Required action
Transcribe each of the following lines verbatim, preserving every character, line break, and punctuation mark.

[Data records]
* * * * * * *

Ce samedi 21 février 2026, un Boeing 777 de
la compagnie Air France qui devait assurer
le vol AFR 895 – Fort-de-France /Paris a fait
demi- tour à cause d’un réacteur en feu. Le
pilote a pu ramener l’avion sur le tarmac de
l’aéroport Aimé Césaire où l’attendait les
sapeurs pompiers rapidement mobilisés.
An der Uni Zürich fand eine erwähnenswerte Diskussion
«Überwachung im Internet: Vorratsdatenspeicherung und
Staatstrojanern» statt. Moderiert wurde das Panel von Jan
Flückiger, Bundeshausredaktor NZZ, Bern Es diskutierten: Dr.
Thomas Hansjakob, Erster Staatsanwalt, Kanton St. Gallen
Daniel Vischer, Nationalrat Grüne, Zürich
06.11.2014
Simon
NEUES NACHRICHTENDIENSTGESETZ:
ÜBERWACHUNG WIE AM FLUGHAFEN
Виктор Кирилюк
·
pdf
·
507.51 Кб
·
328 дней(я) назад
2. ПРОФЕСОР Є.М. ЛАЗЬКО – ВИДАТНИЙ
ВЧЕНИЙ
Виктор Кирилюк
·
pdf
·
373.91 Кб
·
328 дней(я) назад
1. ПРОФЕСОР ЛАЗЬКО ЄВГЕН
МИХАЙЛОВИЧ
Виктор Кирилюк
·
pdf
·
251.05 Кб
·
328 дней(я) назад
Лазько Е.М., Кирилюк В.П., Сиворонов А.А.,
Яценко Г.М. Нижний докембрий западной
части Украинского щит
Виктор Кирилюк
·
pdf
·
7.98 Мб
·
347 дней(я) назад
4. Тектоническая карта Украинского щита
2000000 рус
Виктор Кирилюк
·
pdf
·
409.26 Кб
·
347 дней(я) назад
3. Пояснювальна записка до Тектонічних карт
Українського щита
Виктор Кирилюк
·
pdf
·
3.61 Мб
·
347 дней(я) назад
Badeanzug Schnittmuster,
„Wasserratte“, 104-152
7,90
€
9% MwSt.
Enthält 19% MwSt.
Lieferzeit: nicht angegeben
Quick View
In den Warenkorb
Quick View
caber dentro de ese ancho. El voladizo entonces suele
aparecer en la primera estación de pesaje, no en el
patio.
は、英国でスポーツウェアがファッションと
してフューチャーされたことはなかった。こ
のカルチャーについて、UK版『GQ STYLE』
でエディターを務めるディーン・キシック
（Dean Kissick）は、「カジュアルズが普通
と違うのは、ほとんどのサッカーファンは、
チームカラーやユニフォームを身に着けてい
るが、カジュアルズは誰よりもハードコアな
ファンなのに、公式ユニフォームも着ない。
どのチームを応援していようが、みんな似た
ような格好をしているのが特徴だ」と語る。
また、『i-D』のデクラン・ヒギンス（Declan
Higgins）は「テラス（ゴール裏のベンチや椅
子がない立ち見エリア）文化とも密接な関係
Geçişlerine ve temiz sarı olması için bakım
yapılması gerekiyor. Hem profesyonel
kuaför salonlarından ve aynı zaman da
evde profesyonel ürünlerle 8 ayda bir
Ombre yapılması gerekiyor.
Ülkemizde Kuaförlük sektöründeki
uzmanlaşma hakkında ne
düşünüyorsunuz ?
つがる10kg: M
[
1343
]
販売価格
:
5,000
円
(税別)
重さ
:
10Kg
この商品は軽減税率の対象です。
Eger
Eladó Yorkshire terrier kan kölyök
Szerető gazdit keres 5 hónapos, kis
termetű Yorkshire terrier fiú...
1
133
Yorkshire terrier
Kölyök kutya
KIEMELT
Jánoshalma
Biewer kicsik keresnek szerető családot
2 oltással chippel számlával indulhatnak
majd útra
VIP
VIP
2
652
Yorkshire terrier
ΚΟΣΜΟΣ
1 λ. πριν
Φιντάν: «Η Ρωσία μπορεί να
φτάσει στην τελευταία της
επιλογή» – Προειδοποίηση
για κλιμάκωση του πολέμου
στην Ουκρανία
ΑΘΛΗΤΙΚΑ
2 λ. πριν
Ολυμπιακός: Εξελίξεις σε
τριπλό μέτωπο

* * * * * * *

Problem solution
Ce samedi 21 février 2026, un Boeing 777 de
la compagnie Air France qui devait assurer
le vol AFR 895 – Fort-de-France /Paris a fait
demi- tour à cause d’un réacteur en feu. Le
pilote a pu ramener l’avion sur le tarmac de
l’aéroport Aimé Césaire où l’attendait les
sapeurs pompiers rapidement mobilisés.
An der Uni Zürich fand eine erwähnenswerte Diskussion
«Überwachung im Internet: Vorratsdatenspeicherung und
Staatstrojanern» statt. Moderiert wurde das Panel von Jan
Flückiger, Bundeshausredaktor NZZ, Bern Es diskutierten: Dr.
Thomas Hansjakob, Erster Staatsanwalt, Kanton St. Gallen
Daniel Vischer, Nationalrat Grüne, Zürich
06.11.2014
Simon
NEUES NACHRICHTENDIENSTGESETZ:
ÜBERWACHUNG WIE AM FLUGHAFEN
Виктор Кирилюк
·
pdf
·
507.51 Кб
·
328 дней(я) назад
2. ПРОФЕСОР Є.М. ЛАЗЬКО – ВИДАТНИЙ
ВЧЕНИЙ
Виктор Кирилюк
·
pdf
·
373.91 Кб
·
328 дней(я) назад
1. ПРОФЕСОР ЛАЗЬКО ЄВГЕН
МИХАЙЛОВИЧ
Виктор Кирилюк
·
pdf
·
251.05 Кб
·
328 дней(я) назад
Лазько Е.М., Кирилюк В.П., Сиворонов А.А.,
Яценко Г.М. Нижний докембрий западной
части Украинского щит
Виктор Кирилюк
·
pdf
·
7.98 Мб
·
347 дней(я) назад
4. Тектоническая карта Украинского щита
2000000 рус
Виктор Кирилюк
·
pdf
·
409.26 Кб
·
347 дней(я) назад
3. Пояснювальна записка до Тектонічних карт
Українського щита
Виктор Кирилюк
·
pdf
·
3.61 Мб
·
347 дней(я) назад
Badeanzug Schnittmuster,
„Wasserratte“, 104-152
7,90
€
9% MwSt.
Enthält 19% MwSt.
Lieferzeit: nicht angegeben
Quick View
In den Warenkorb
Quick View
caber dentro de ese ancho. El voladizo entonces suele
aparecer en la primera estación de pesaje, no en el
patio.
は、英国でスポーツウェアがファッションと
してフューチャーされたことはなかった。こ
のカルチャーについて、UK版『GQ STYLE』
でエディターを務めるディーン・キシック
（Dean Kissick）は、「カジュアルズが普通
と違うのは、ほとんどのサッカーファンは、
チームカラーやユニフォームを身に着けてい
るが、カジュアルズは誰よりもハードコアな
ファンなのに、公式ユニフォームも着ない。
どのチームを応援していようが、みんな似た
ような格好をしているのが特徴だ」と語る。
また、『i-D』のデクラン・ヒギンス（Declan
Higgins）は「テラス（ゴール裏のベンチや椅
子がない立ち見エリア）文化とも密接な関係
Geçişlerine ve temiz sarı olması için bakım
yapılması gerekiyor. Hem profesyonel
kuaför salonlarından ve aynı zaman da
evde profesyonel ürünlerle 8 ayda bir
Ombre yapılması gerekiyor.
Ülkemizde Kuaförlük sektöründeki
uzmanlaşma hakkında ne
düşünüyorsunuz ?
つがる10kg: M
[
1343
]
販売価格
:
5,000
円
(税別)
重さ
:
10Kg
この商品は軽減税率の対象です。
Eger
Eladó Yorkshire terrier kan kölyök
Szerető gazdit keres 5 hónapos, kis
termetű Yorkshire terrier fiú...
1
133
Yorkshire terrier
Kölyök kutya
KIEMELT
Jánoshalma
Biewer kicsik keresnek szerető családot
2 oltással chippel számlával indulhatnak
majd útra
VIP
VIP
2
652
Yorkshire terrier
ΚΟΣΜΟΣ
1 λ. πριν
Φιντάν: «Η Ρωσία μπορεί να
φτάσει στην τελευταία της
επιλογή» – Προειδοποίηση
για κλιμάκωση του πολέμου
στην Ουκρανία
ΑΘΛΗΤΙΚΑ
2 λ. πριν
Ολυμπιακός: Εξελίξεις σε
τριπλό μέτωπο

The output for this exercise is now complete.